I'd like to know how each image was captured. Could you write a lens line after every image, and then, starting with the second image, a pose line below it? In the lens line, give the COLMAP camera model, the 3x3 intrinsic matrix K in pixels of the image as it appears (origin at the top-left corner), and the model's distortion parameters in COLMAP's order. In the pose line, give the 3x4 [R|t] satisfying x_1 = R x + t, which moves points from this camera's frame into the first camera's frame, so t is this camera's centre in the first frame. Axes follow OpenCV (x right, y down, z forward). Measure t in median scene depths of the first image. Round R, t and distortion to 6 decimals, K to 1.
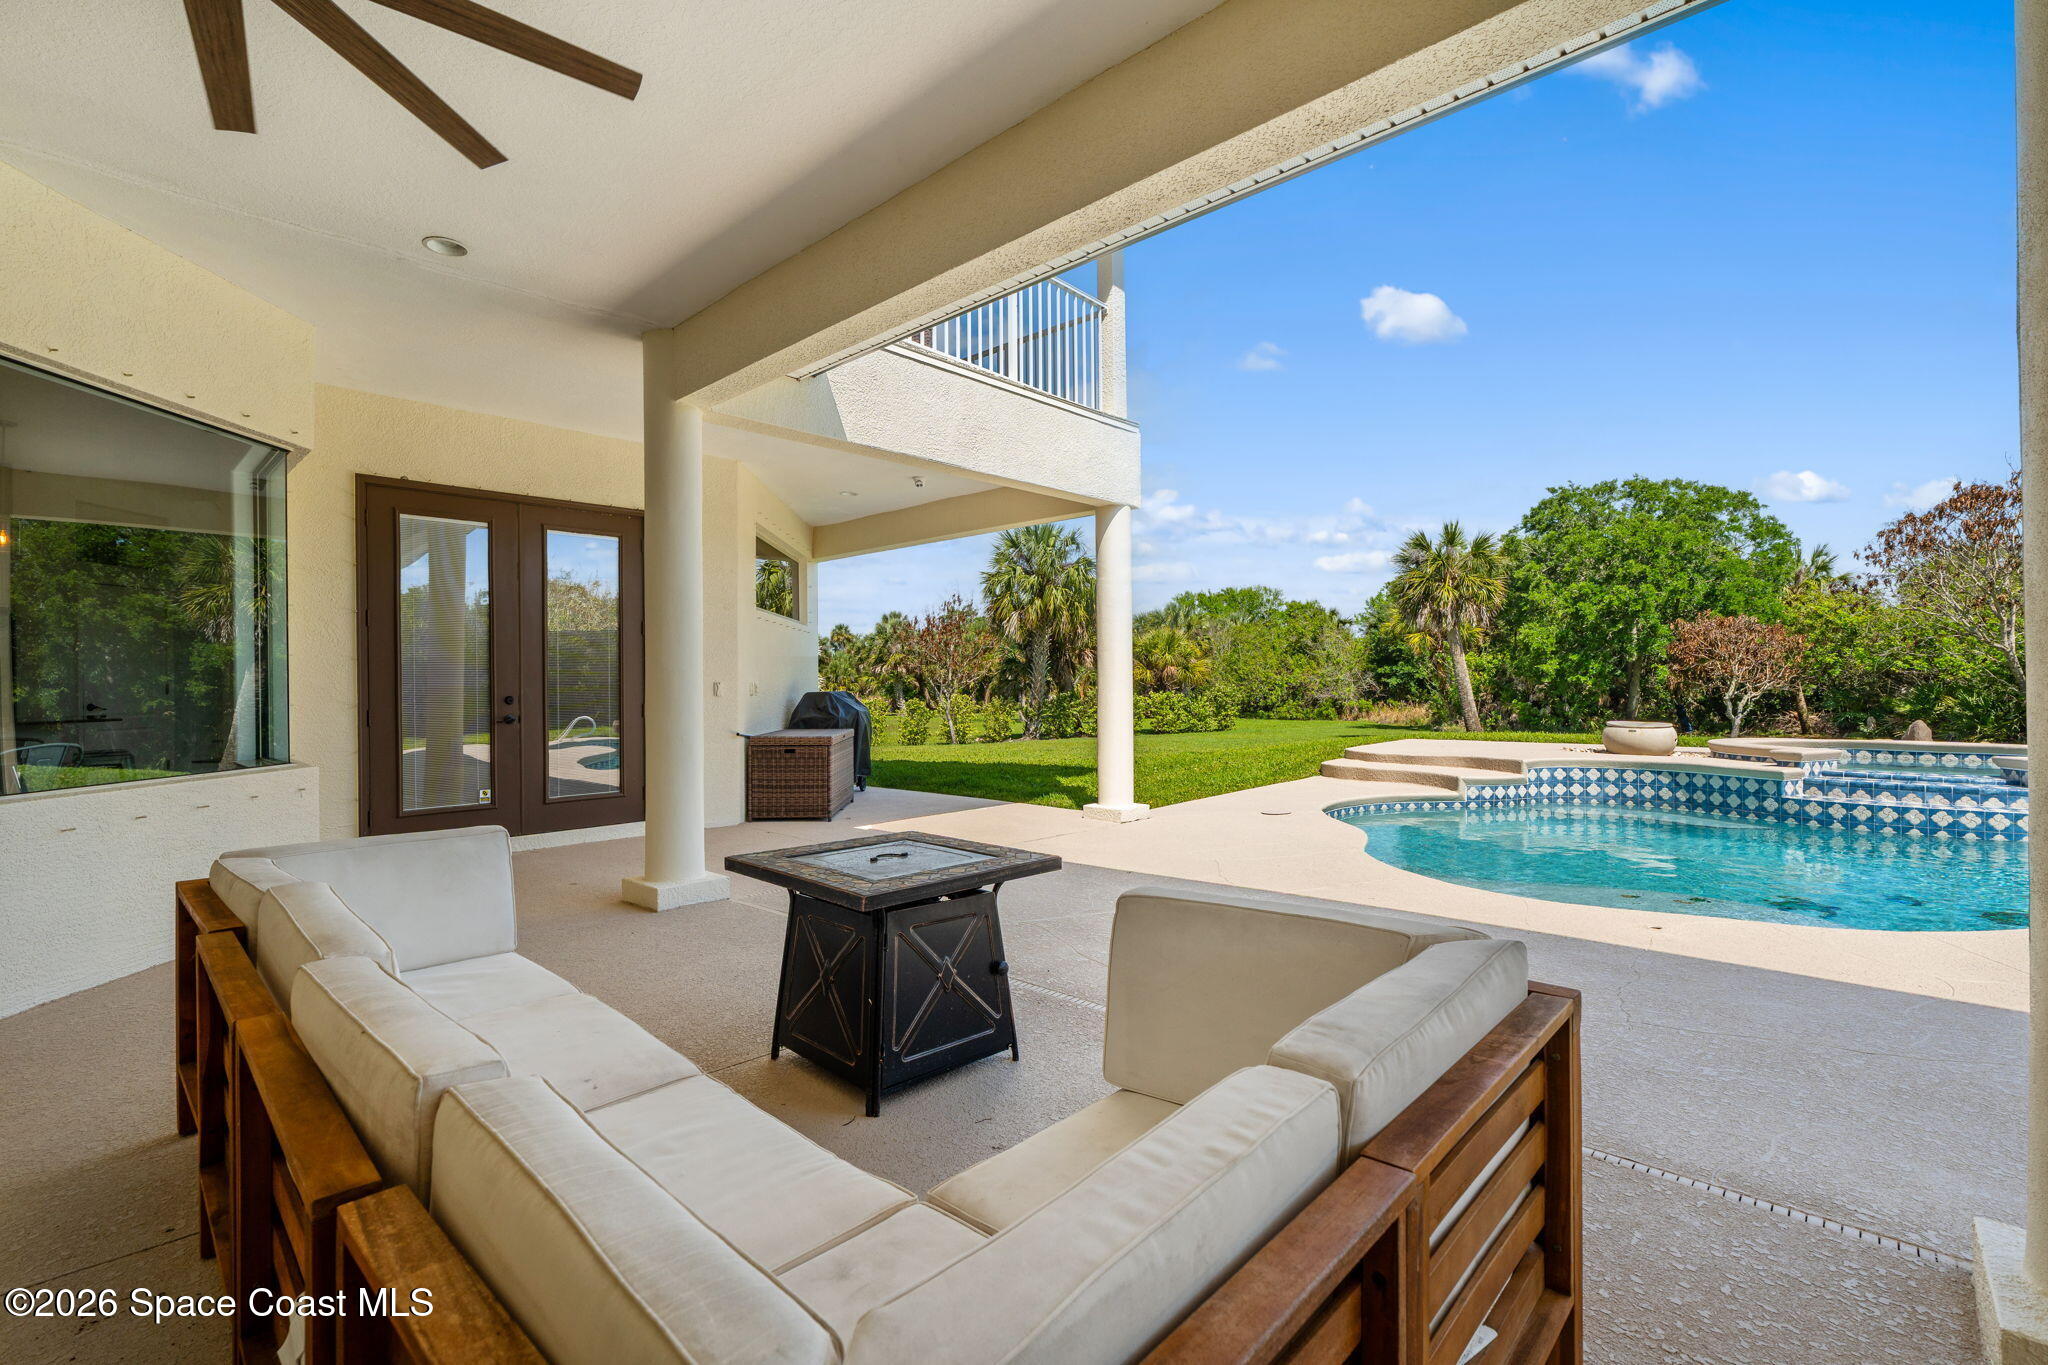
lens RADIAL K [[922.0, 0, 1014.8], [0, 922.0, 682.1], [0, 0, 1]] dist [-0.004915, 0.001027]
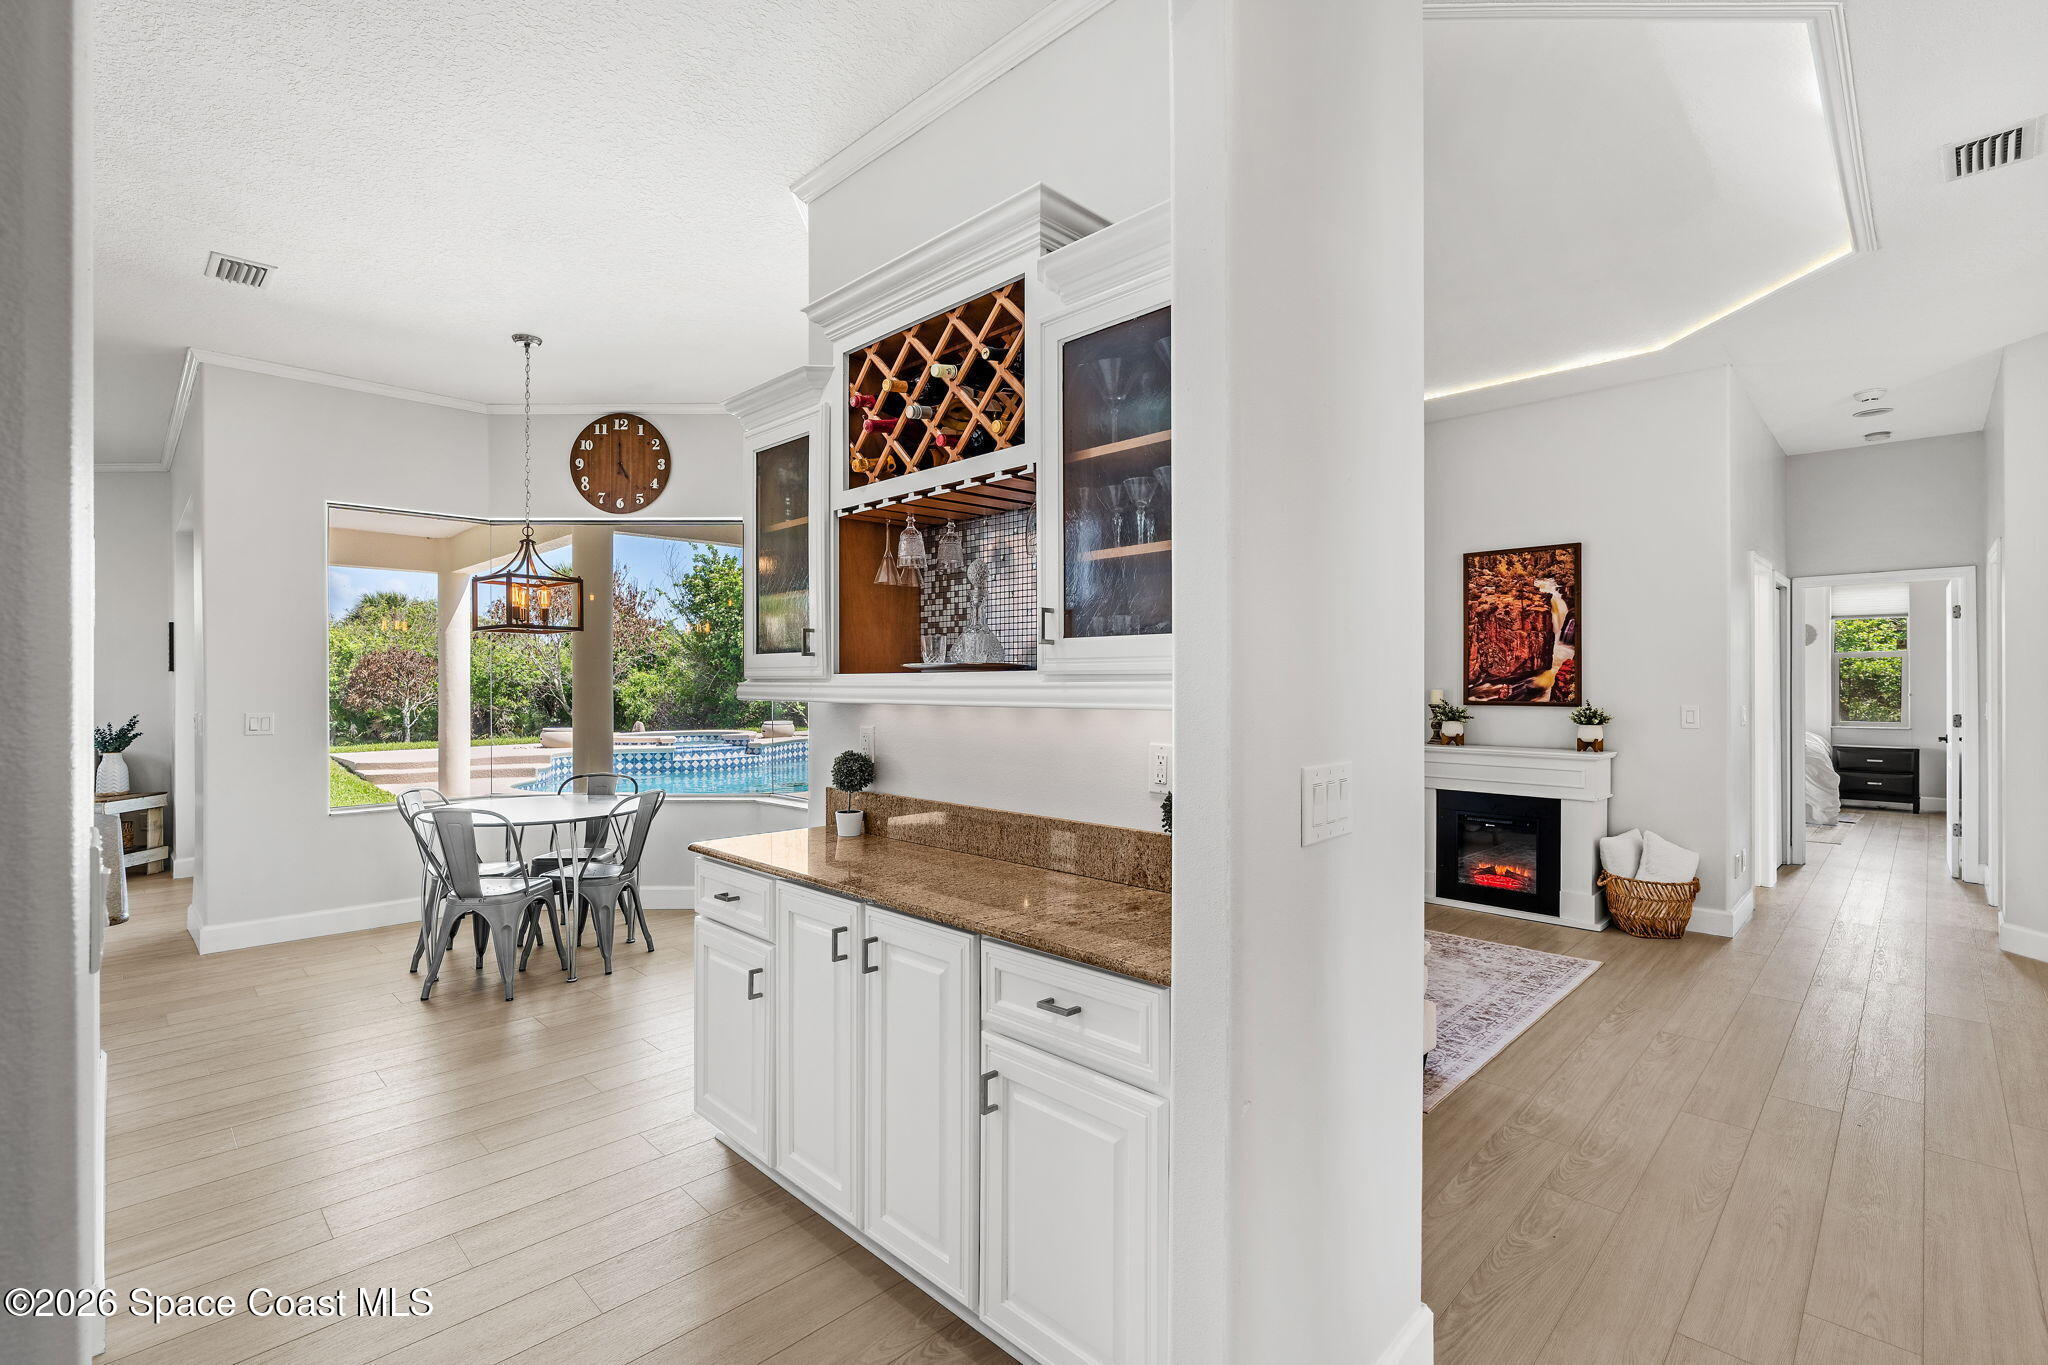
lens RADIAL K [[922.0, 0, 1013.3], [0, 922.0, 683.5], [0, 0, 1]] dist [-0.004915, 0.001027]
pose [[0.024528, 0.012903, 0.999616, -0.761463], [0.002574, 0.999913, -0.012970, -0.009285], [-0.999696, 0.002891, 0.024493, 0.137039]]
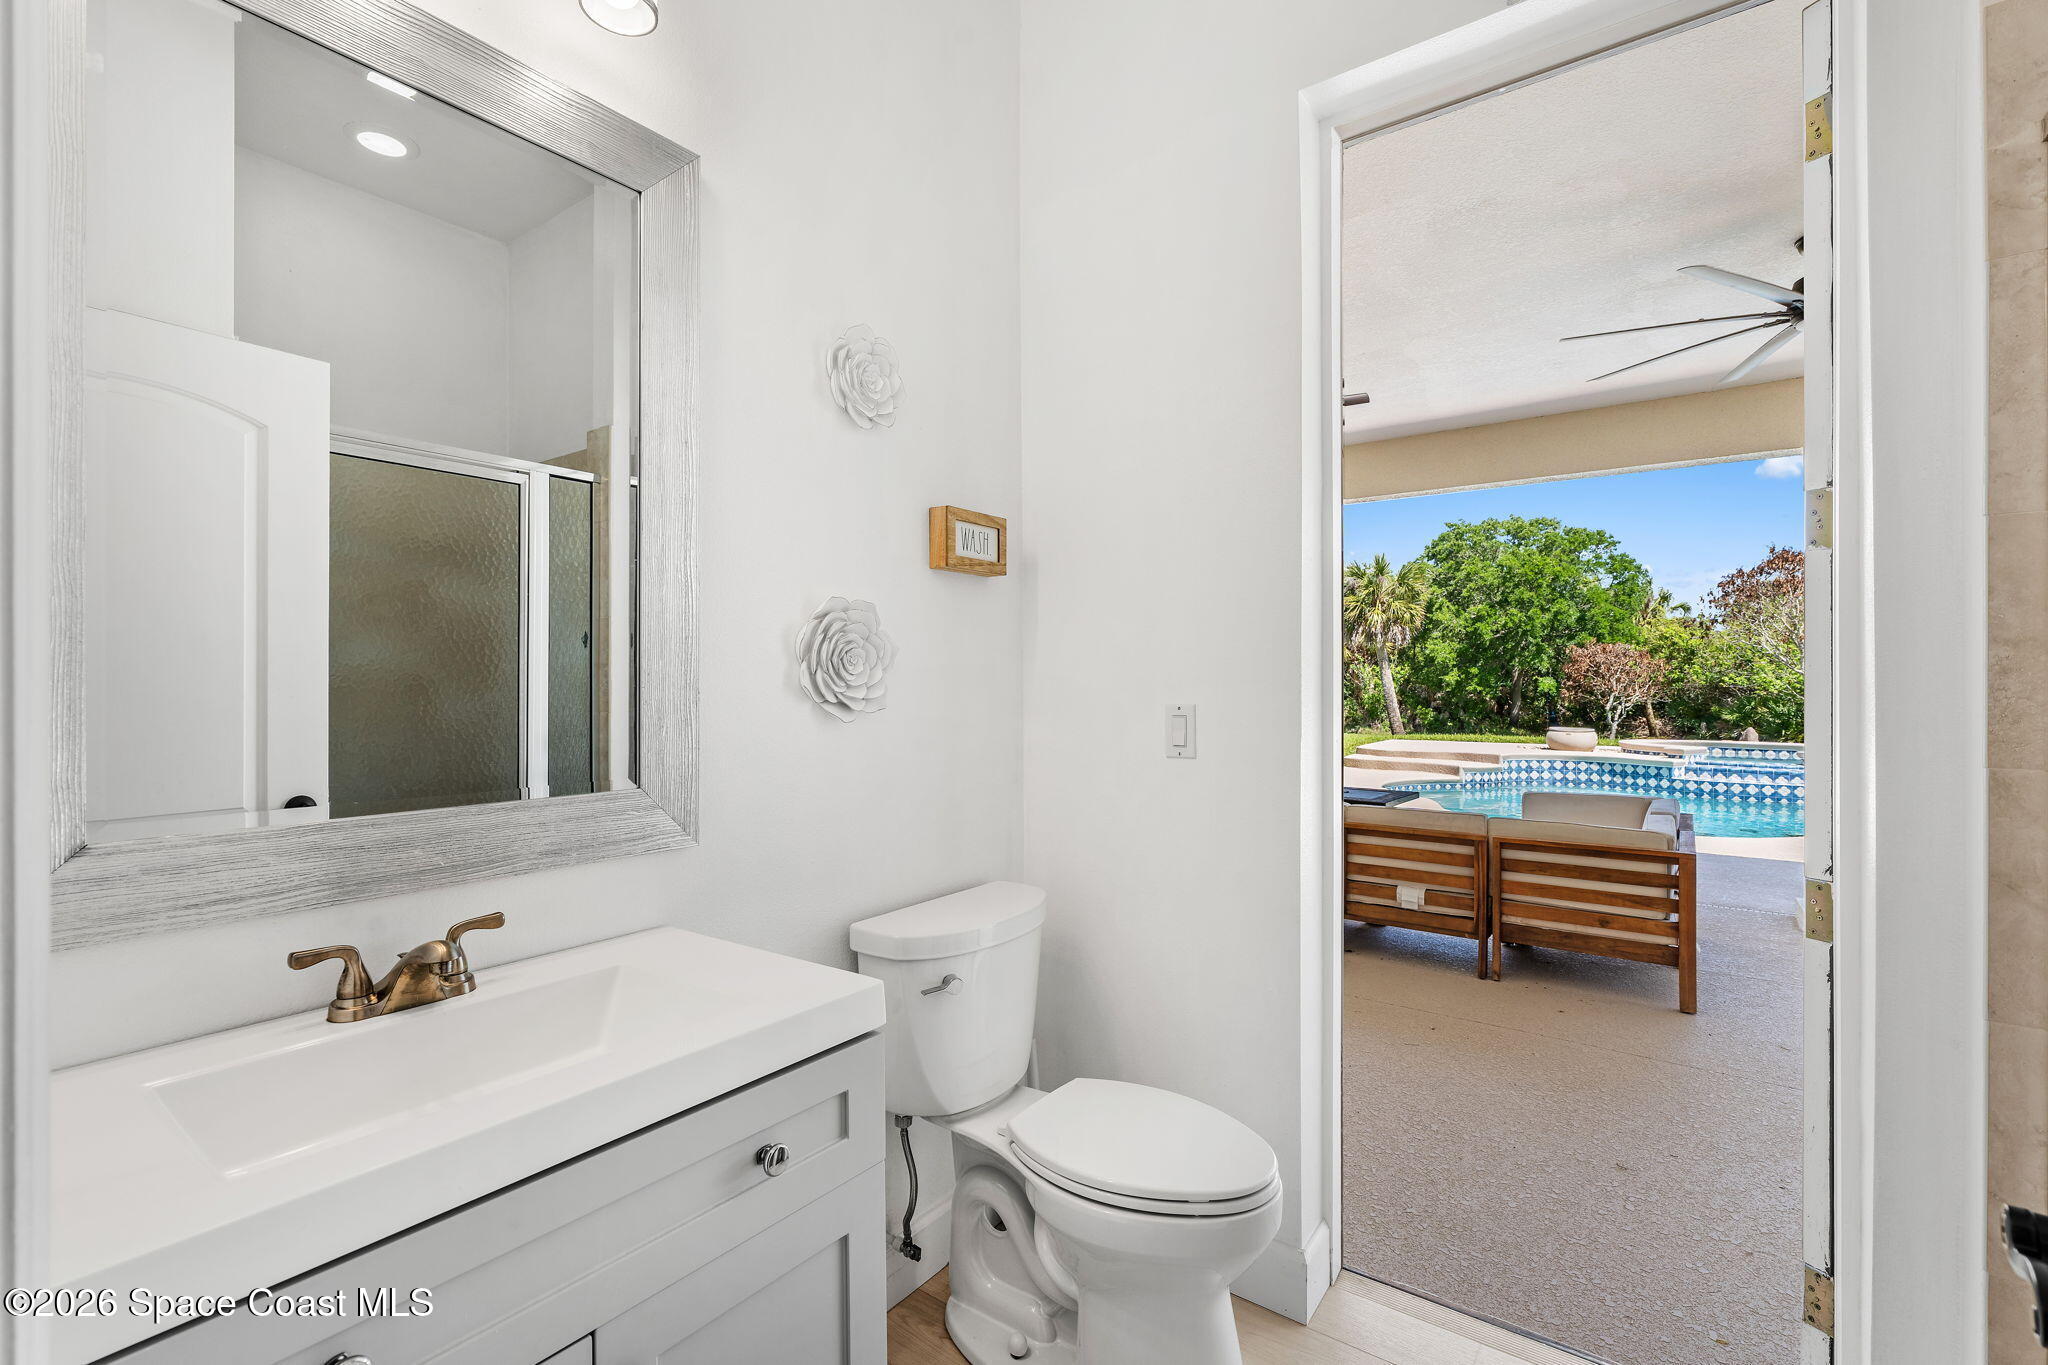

▸ Action item
Print every line of the material exactly as written, but drop the pictures.

▸ Exercise output
I'd like to know how each image was captured. Could you write a lens line after every image, and then, starting with the second image, a pose line below it? In the lens line, give the COLMAP camera model, the 3x3 intrinsic matrix K in pixels of the image as it appears (origin at the top-left corner), and the model's distortion parameters in COLMAP's order. In the pose line, give the 3x4 [R|t] satisfying x_1 = R x + t, which moves points from this camera's frame into the first camera's frame, so t is this camera's centre in the first frame. Axes follow OpenCV (x right, y down, z forward). Measure t in median scene depths of the first image. Round R, t and distortion to 6 decimals, K to 1.
lens RADIAL K [[922.0, 0, 1014.8], [0, 922.0, 682.1], [0, 0, 1]] dist [-0.004915, 0.001027]
lens RADIAL K [[922.0, 0, 1013.3], [0, 922.0, 683.5], [0, 0, 1]] dist [-0.004915, 0.001027]
pose [[0.024528, 0.012903, 0.999616, -0.761463], [0.002574, 0.999913, -0.012970, -0.009285], [-0.999696, 0.002891, 0.024493, 0.137039]]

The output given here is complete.